Ex-fiancé. Whatever.

He just looked at her, though, for a long moment, like he was trying to decide something. When he spoke, his voice was low and controlled. “Like I keep saying, you’re better off without him.”

She didn’t know how to respond to a Dax who wasn’t fighting with her. And, God, how had she sunk to the point where Dax Harris was giving her relationship advice? “Oh, and you’re the expert on relationships?” she shot back, half hoping to fan the nearly extinguished flames of the little tiff she’d started. She leaned closer, bracing for battle. Battle would be distracting. And distracting was what she wanted right now.

Dax smelled good. She would have expected him to smell like…what? What did jerks smell like? Anyway, certainly not like sea air and a hint of coconut. He smelled like a beach, which was very…surprising.

And that was not the kind of distraction she was after. What was she doing? Oh, right. Battle. Bracing for battle.

He shook his head. “I’m about as far from an expert on relationships as you’re likely to find.”

The fact that he was so uncharacteristically unwilling to argue with her deflated her a little. She shouldn’t have said all those things about Mason. Had she no shame? Relationships were hard work. People were complicated. She would have liked to think she knew better than to trash Mason in front of a jackass like Dax, but apparently not. “Well, good, because you’re pretty much the last person the world I’d take relationship advice from. How’s….” She trailed off, casting around for the name of Dax’s latest model-girlfriend. They never lasted, so it was hard to keep track of them. “Shelly?”

“Shelby,” he corrected. “But Shelby and I have decided to go our separate ways.”

“I rest my case,” she said, aware that she was talking a little too loudly.

“Listen, all I’m saying is that Mason wasn’t the right guy for you. He was too nice.”

“He was too nice,” she echoed, incredulous.

“Yeah. Like if Martha Stewart had a DIY-boyfriend craft, she’d come up with Mason. Doctor, blandly handsome, boring. He probably had some lame-ass hipster hobby like brewing craft beer.”

“He collected vintage records,” Amy said, swallowing a giggle and feeling a little guilty for throwing Mason under the bus again. “He would drive a hundred miles out of his way for a nineteen-whatever Otis Redding, but then he wouldn’t listen to it. Not even once. It was like having the object was more important than getting any enjoyment of out it.” Crap. Maybe she’d hit on something there. Mason had thrown himself into wedding planning with an enthusiasm that matched his passion for record collecting. Yet in the end, he hadn’t actually wanted to be married. Not to her, anyway.

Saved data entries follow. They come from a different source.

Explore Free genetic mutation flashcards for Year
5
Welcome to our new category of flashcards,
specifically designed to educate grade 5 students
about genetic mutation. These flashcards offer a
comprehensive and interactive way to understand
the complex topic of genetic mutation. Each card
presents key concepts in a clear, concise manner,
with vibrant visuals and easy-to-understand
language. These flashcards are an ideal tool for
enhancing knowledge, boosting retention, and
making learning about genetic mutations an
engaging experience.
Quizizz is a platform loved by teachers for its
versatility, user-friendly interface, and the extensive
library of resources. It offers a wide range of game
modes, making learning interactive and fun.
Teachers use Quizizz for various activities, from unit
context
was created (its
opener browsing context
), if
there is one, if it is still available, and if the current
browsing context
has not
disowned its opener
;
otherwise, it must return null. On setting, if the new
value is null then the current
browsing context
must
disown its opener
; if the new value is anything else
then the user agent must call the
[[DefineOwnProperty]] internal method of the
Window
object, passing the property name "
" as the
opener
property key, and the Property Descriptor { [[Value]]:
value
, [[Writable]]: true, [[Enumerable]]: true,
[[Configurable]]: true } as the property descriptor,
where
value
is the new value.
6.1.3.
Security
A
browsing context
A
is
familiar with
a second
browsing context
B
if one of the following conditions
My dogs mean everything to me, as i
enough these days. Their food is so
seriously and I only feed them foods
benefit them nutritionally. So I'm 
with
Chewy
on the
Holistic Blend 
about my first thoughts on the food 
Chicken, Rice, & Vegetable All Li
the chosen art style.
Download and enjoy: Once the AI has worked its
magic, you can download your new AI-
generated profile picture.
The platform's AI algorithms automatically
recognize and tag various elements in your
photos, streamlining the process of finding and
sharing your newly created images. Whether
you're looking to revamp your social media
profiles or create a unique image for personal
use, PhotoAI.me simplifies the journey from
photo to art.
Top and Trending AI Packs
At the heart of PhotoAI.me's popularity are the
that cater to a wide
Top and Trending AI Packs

“I rest my case,” Dax said. “Even his name—Mason. Really?”

“Oh, and Dax is so much better?” she snapped.

She could see the vein in his temple bulging as it always did when they sparred. But he remained silent. Amy found herself a little disappointed that he wasn’t going to rise to the bait or even acknowledge the barb. “What kind of genius names their kid Dax? It’s the kind of name Gwyneth Paltrow would come up with.”

His head whipped around. “Hey,” he snarled. “Insult me, but leave my mother out of it.”

Oooh, his mother was apparently a sore point. Amy smirked and filed that one away for future reference. She pretty much despised Dax, but he was the perfect person to be with right now. When he’d first suggested—no, insisted—they go out for a drink, she’d thought he was crazy. But now she saw the genius of the plan. She already knew he was an asshole, and he hated her right back, so she could say practically anything to him. She could even tell tales about Mason, because nothing she said would ever get back to Mason—Mason and Dax, though both successful and wealthy, moved in different circles. And there was a certain twisted enjoyment to be had in spending time with someone who didn’t have a clue.

And there was the part where he smelled inexplicably good. She leaned in and took another sniff, not even bothering to be subtle about it.